* [Exercise directions]
Your answer must be an exact copy of the records, with no pictures included.

(Collected data entries)
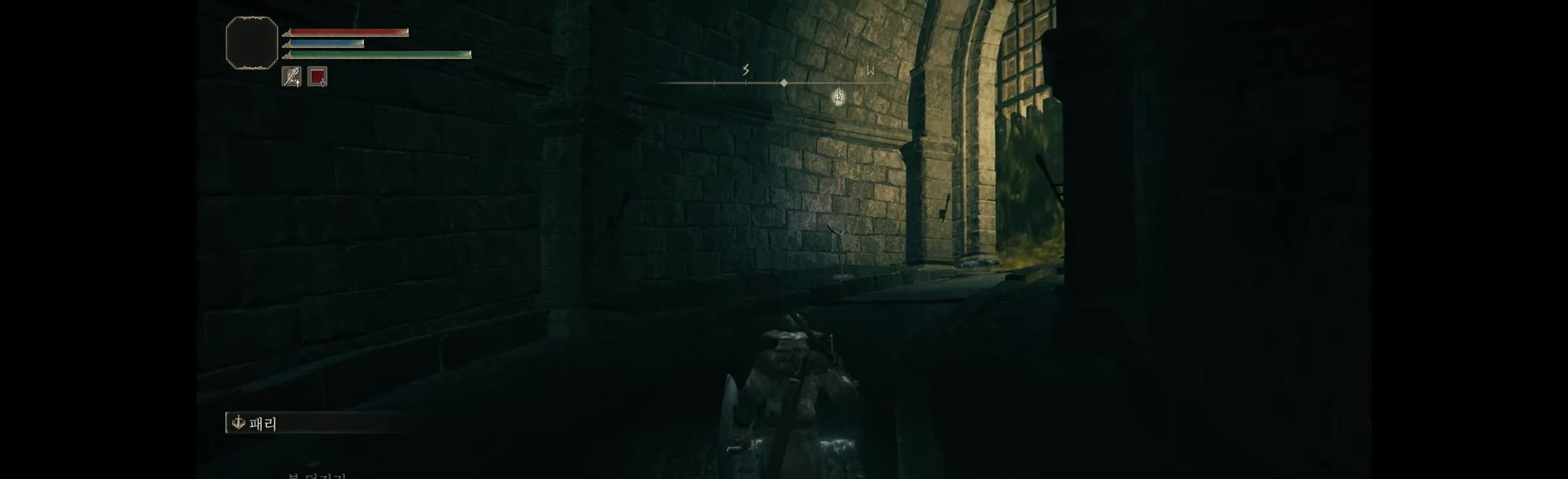
{"buttons": [], "left_stick": "up", "events": []}
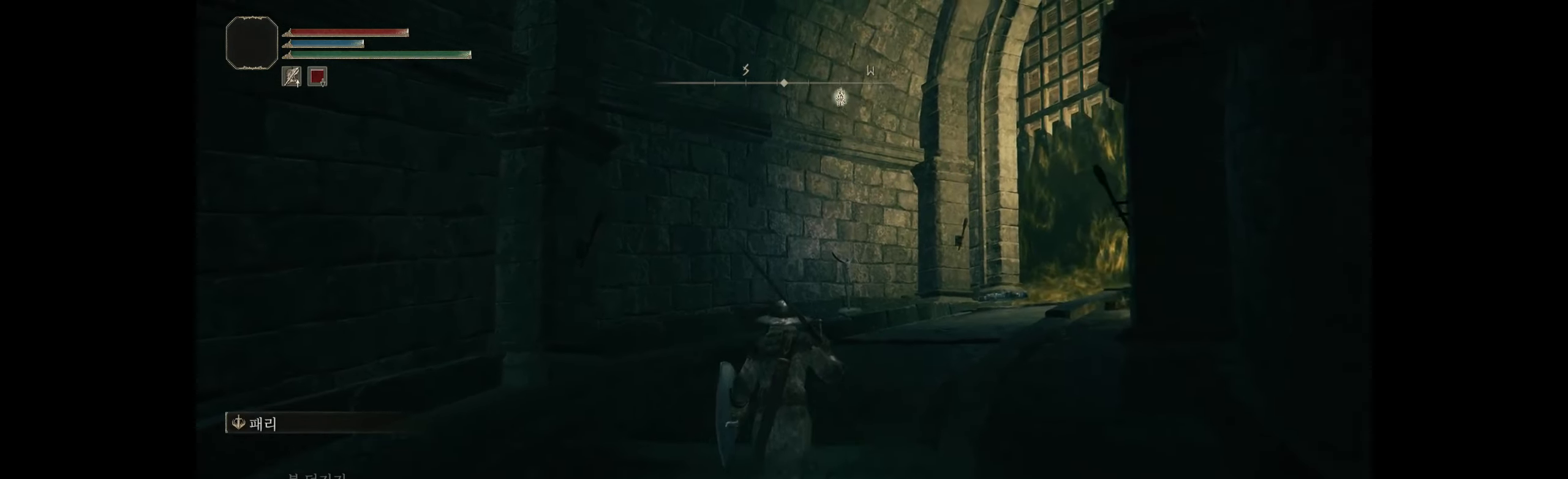
{"buttons": [], "left_stick": "up", "events": []}
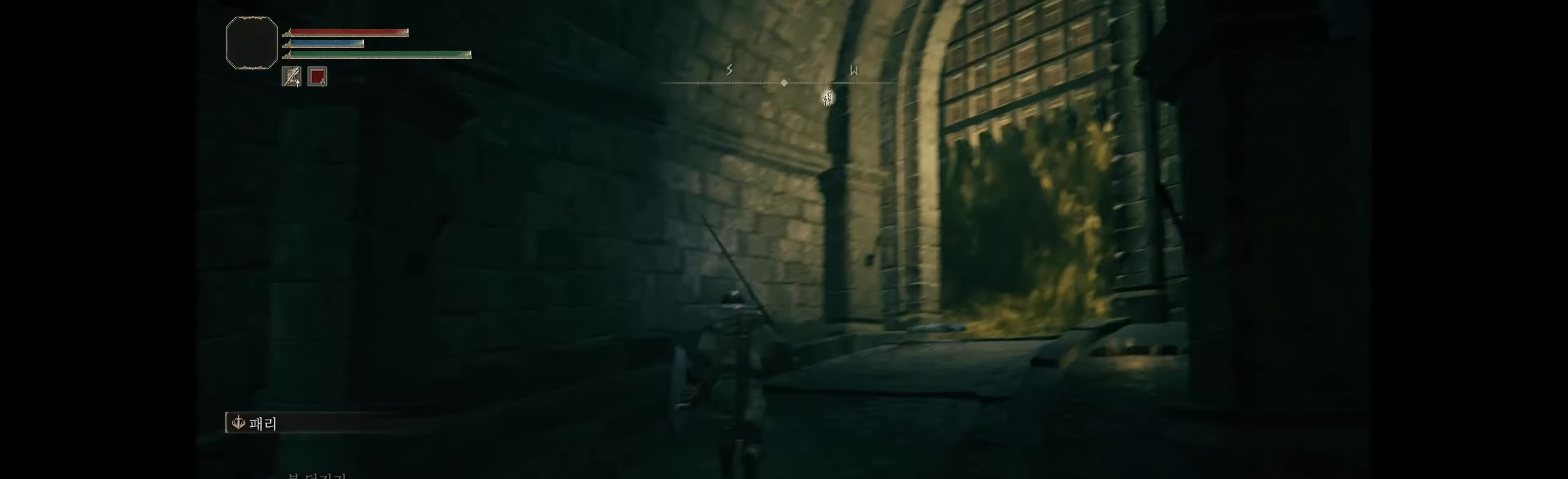
{"buttons": [], "left_stick": "up", "events": []}
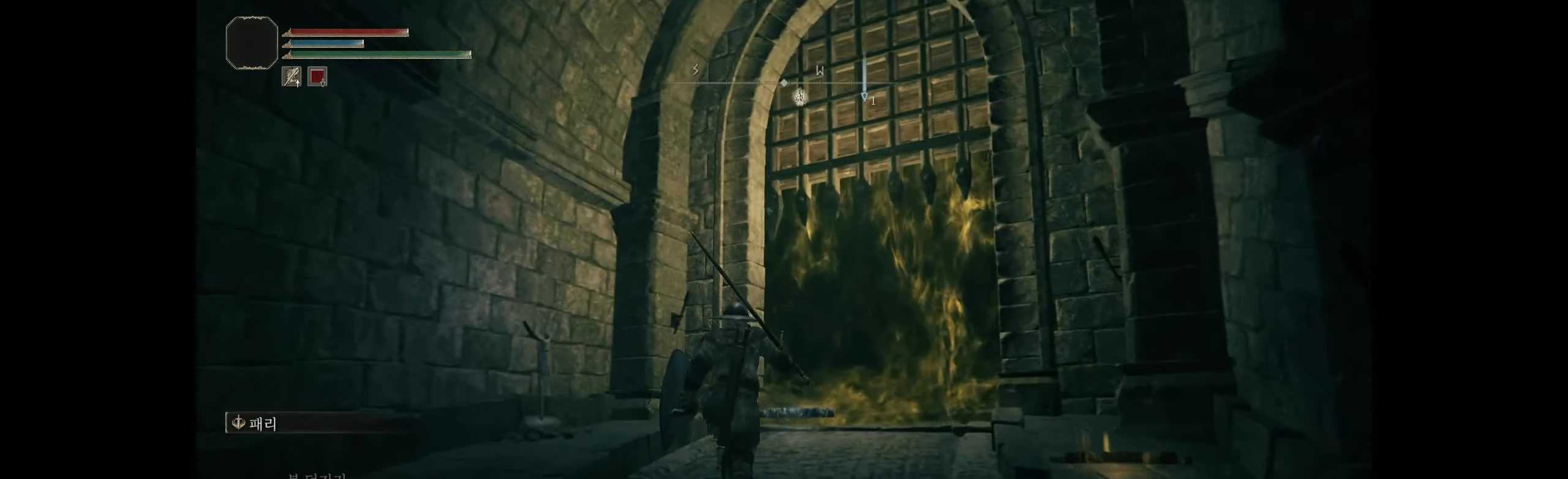
{"buttons": [], "left_stick": "up", "events": []}
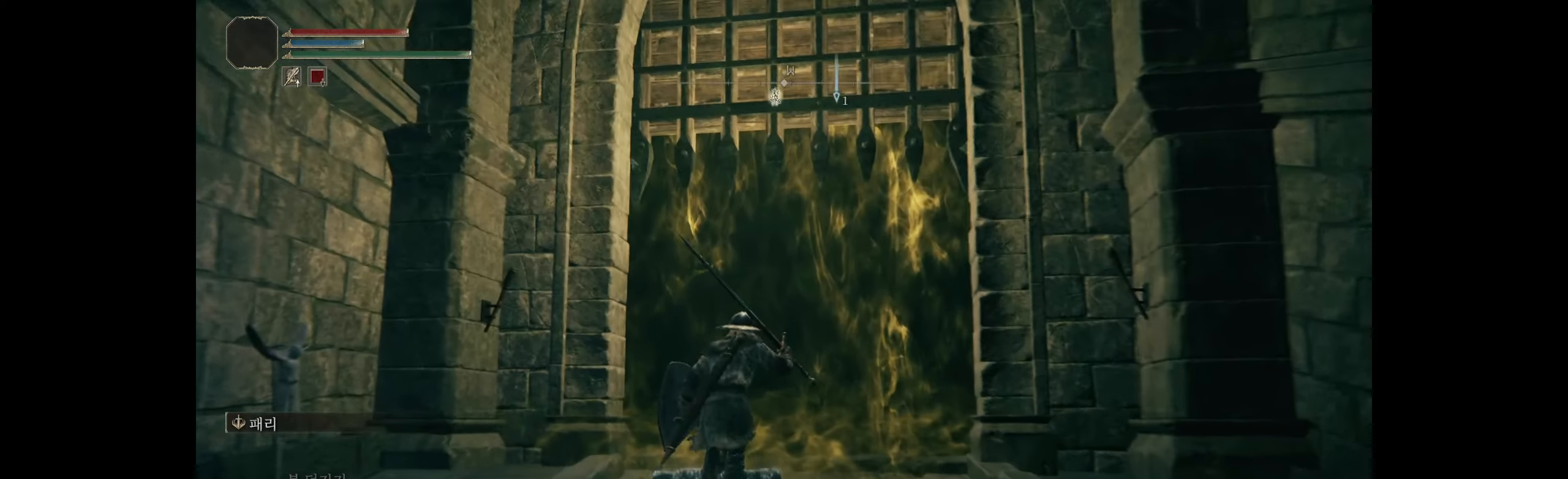
{"buttons": [], "left_stick": "up", "events": []}
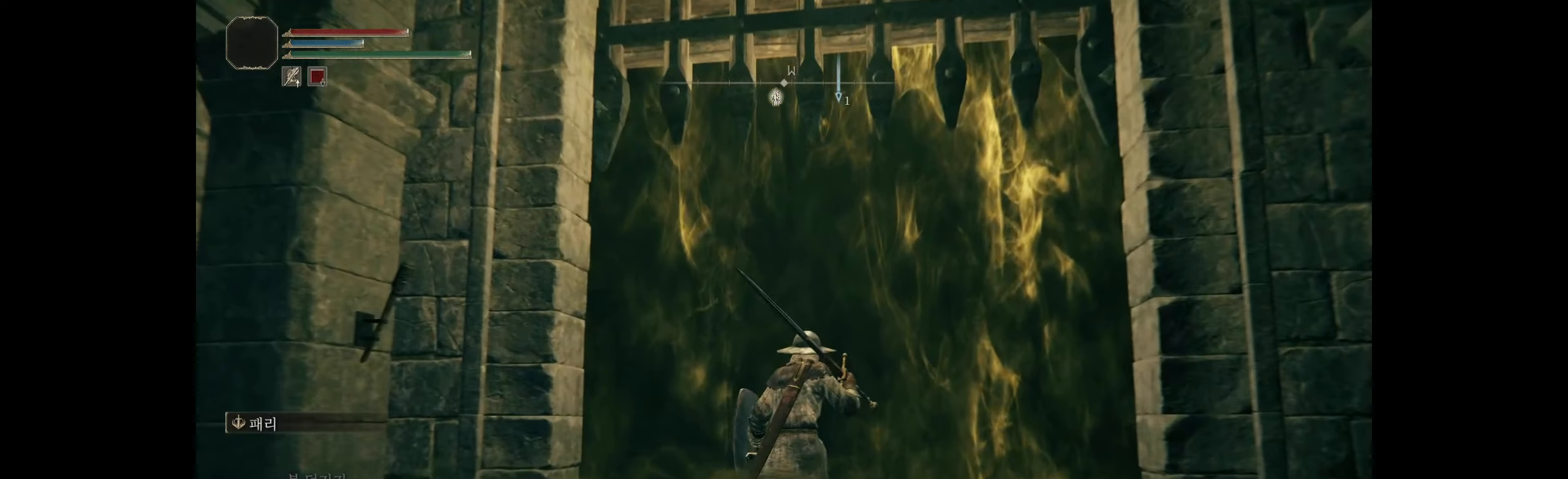
{"buttons": [], "left_stick": "center", "events": [[117, "left_stick", "center"], [150, "Y", "down"], [234, "Y", "up"]]}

* [Exercise result]
{"buttons": [], "left_stick": "up", "events": []}
{"buttons": [], "left_stick": "up", "events": []}
{"buttons": [], "left_stick": "up", "events": []}
{"buttons": [], "left_stick": "up", "events": []}
{"buttons": [], "left_stick": "up", "events": []}
{"buttons": [], "left_stick": "center", "events": [[117, "left_stick", "center"], [150, "Y", "down"], [234, "Y", "up"]]}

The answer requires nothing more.